The median voter theorem is a well-known concept in game theory. It posits that in an electoral competition between two candidates, if voter policy preferences can be represented along one dimension, the candidate whose views coincide with the median preferences of the electorate as a whole will win the ballot.
This means that in a single-member district plurality electoral system with two candidates, a candidate who really wants to win must lean toward the median because whoever secures that position will win greater voter support .
That theory might not apply, however, if there is more than one issue or more than two candidates in an election. Neither would it apply in a situation where the preferences of the electorate as a whole describe an "M" or normal distribution on the ideological spectrum of a single issue.

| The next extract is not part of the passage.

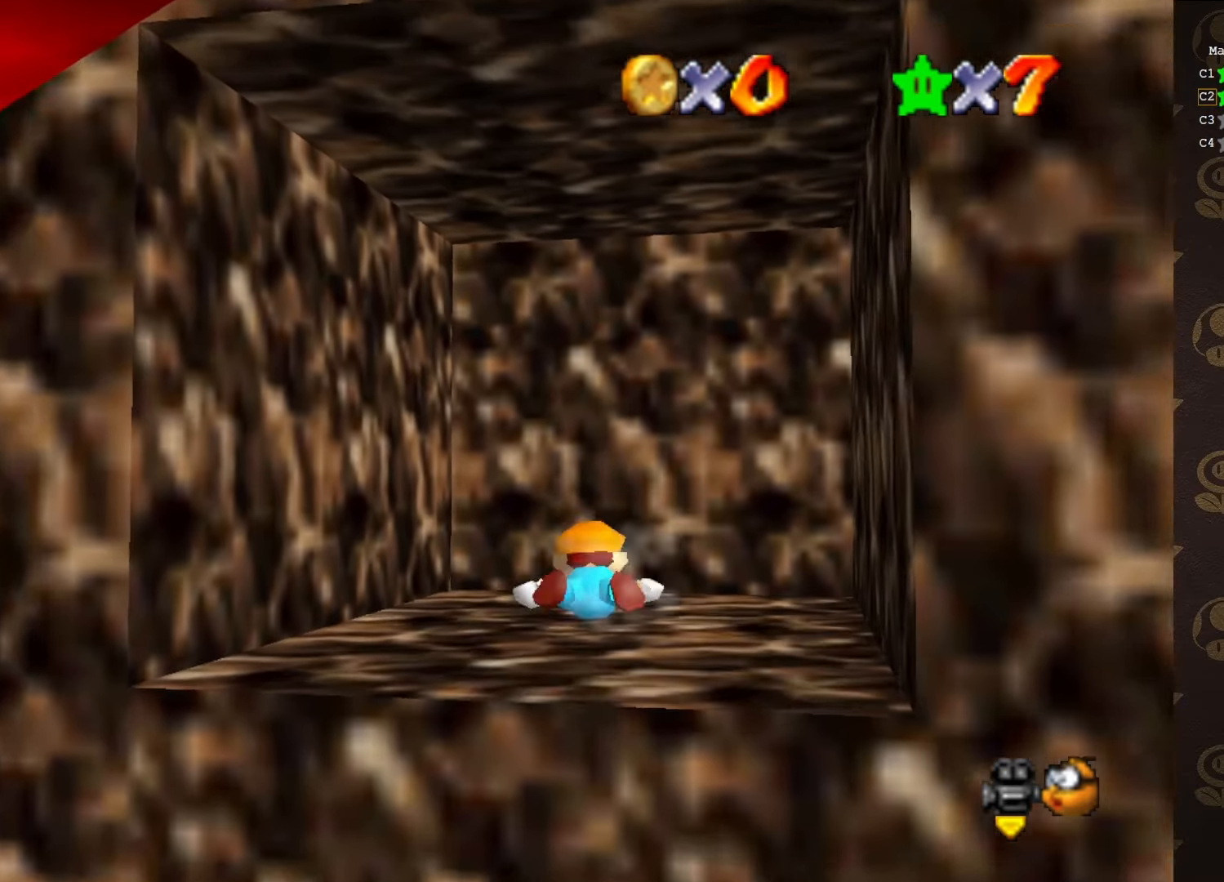
{"buttons": [], "left_stick": "center", "events": []}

In other words, even if the electorate as a whole trace an M-peak, or double-peak distribution in single-member districts, the candidate closer to the median in a standoff between two contenders is still more likely to win unless some of his erstwhile supporters decide not to vote.

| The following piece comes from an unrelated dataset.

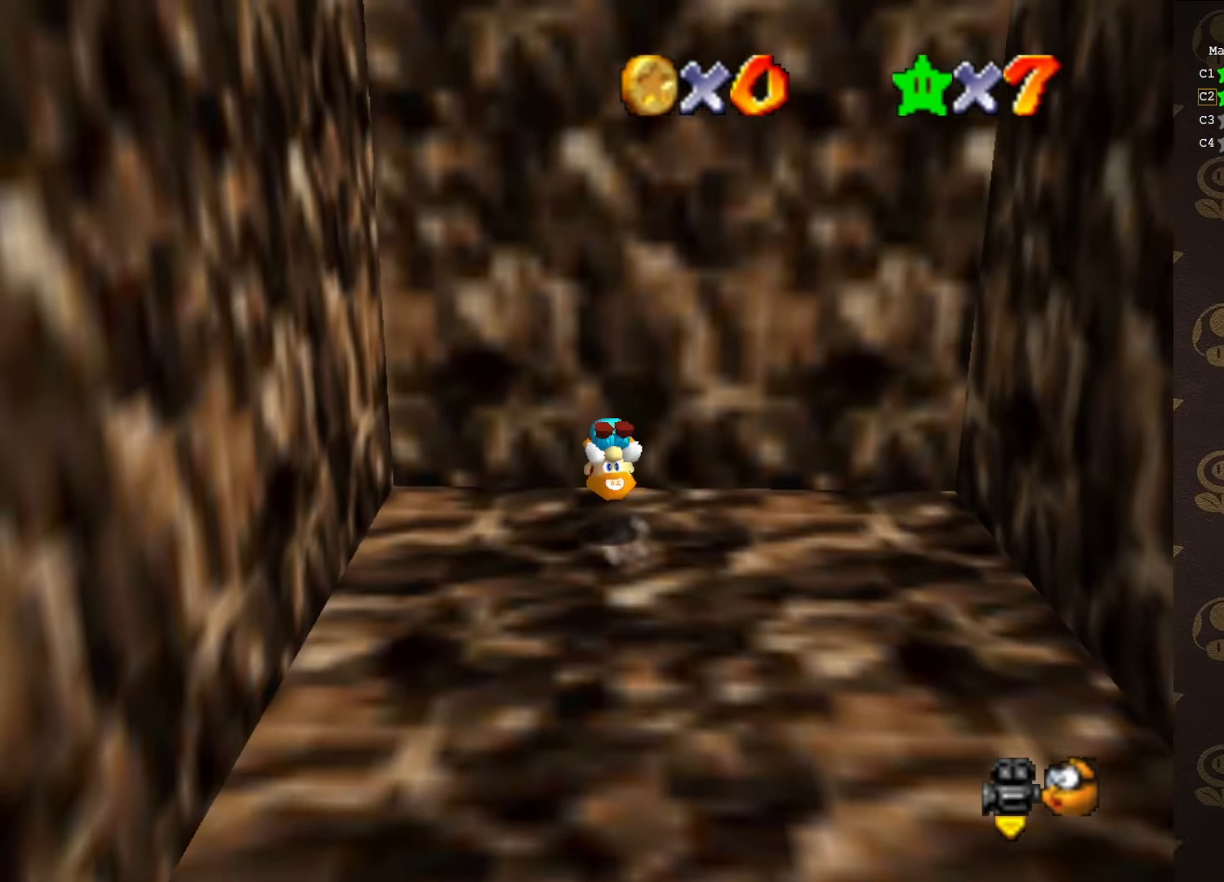
{"buttons": [], "left_stick": "up", "events": [[450, "left_stick", "up"]]}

Legislative elections used to be based on a multi-member district system. Under the system, candidates might spread across the whole ideological spectrum rather than lean towards the middle, because they can be elected by attracting the votes of minority groups. Hence, in addition to party affiliation and personal image, other factors such as the total number of candidates nominated by the party, successful vote allocation and differentiation of nominees from the same party may all affect election results.
In such elections, candidates in the median position may not be elected if voter preferences show a double-peak distribution. But under the new single-member district systems -- be it elections for local government chiefs, legislators or president -- victory will almost be guaranteed for the candidate choosing the middle path as long as the campaign focuses on one major issue and there are only two candidates.
Democratic Progressive Party (DPP) politicians running for legislative seats in this year's elections may face a two-level game dilemma. The DPP's legislative primaries are 70 percent decided by opinion polls that include only green camp supporters and 30 percent by a poll open only to party members.
Based on past experience both inside and outside Taiwan, those who actively participate and wield a greater influence in the primaries are usually the party's hardline supporters. Thus, DPP politicians will have a better chance to be nominated if they are backed by die-hard supporters.
In the year-end elections, however, they will have to strive for majority support in one-on-one races. This is a whole new experience. How candidates adjust to their different roles and strategies in the primaries and the official election will be a tough challenge. Naturally, the opposition Chinese Nationalist Party (KMT) may face the same problem if it also excludes the rival camp's supporters from their opinion polls for the primaries.
Lastly, it is important to note that this discussion is based on a single-issue campaign. Voter structure and preferences may be different in each electoral district. For certain candidates, if they want to win in a single-member district, local service and grassroots management may still prove crucial to being elected.
Wang Yeh-lih is a professor in the Department of Political Science at Tunghai University.